Wooten’s Book also admonishes musicians to “never lose the groove in order to find a note!” This invaluable lesson alone is worth the price of the book and makes all the difference between becoming a musical artist or merely a player of notes.
The The Music Lesson: A Spiritual Search for Growth Through Music by Victor Wooten demonstrates an appealing, Zen-like approach to making music and is a “must read” for any aspiring musician. It’s available in both novel and audiobook format.

Check out a short video sample of "Victa" finding his groove at the bottom of this blog page.
Picture Credit:  Anita Gayle

Friday, April 1, 2011

My GarageBand Band

The Legacy of the Sound Mix

Somewhere along the line I acquired a skill for sound mixing.  I can't remember the minute it happened or who mentored me on this skill, but I have an idea it happened over a long period with the coaching of many conspirators.
--*--
* BRIEF 1 *
Which phrases in the blog excerpt appear inside quotation marks? List every one.
* BRIEF 2 *
Quote the blog excerpt, starting at "The The Music" and ending at "this blog page.".

Landmark coordinate records
--*--
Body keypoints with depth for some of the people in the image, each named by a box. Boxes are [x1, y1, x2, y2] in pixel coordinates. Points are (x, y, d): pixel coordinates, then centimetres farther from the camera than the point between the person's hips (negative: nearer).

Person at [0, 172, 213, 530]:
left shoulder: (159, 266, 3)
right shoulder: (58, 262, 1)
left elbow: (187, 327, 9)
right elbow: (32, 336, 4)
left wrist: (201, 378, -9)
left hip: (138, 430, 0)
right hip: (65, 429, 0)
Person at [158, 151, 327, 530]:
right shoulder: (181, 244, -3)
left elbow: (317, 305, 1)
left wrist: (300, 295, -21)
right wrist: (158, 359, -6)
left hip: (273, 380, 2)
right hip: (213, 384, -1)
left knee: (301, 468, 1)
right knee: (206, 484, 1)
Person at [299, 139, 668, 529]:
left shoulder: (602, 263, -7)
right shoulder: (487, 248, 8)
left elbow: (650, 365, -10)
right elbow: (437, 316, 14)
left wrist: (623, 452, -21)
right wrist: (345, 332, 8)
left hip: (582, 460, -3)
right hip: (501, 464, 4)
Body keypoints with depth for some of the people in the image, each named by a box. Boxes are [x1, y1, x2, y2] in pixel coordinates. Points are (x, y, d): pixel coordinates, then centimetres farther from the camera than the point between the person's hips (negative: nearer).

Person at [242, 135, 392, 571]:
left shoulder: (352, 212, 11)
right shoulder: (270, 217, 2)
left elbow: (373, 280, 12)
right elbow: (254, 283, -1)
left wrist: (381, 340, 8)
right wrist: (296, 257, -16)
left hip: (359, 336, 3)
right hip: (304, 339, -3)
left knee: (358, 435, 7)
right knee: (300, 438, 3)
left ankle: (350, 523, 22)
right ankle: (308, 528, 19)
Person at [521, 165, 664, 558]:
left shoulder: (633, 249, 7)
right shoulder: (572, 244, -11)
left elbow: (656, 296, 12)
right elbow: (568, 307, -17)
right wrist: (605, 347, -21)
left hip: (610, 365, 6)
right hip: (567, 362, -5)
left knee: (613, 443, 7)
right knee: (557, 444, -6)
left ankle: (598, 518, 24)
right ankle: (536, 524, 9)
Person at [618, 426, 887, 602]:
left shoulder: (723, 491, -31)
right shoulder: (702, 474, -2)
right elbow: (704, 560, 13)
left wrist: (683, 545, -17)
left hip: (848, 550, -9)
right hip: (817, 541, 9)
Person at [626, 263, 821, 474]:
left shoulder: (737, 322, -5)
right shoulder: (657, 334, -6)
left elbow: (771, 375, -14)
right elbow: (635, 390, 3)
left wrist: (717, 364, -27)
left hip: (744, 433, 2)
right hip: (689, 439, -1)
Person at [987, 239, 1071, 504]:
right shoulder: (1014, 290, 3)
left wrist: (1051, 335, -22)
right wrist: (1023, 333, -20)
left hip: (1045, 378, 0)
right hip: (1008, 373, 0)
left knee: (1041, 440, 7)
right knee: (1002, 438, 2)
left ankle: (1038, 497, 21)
--*--
* TASK RESULT 1 *
- never lose the groove in order to find a note!
- must read
- Victa

* TASK RESULT 2 *
The The Music Lesson: A Spiritual Search for Growth Through Music by Victor Wooten demonstrates an appealing, Zen-like approach to making music and is a “must read” for any aspiring musician. It’s available in both novel and audiobook format.

Check out a short video sample of "Victa" finding his groove at the bottom of this blog page.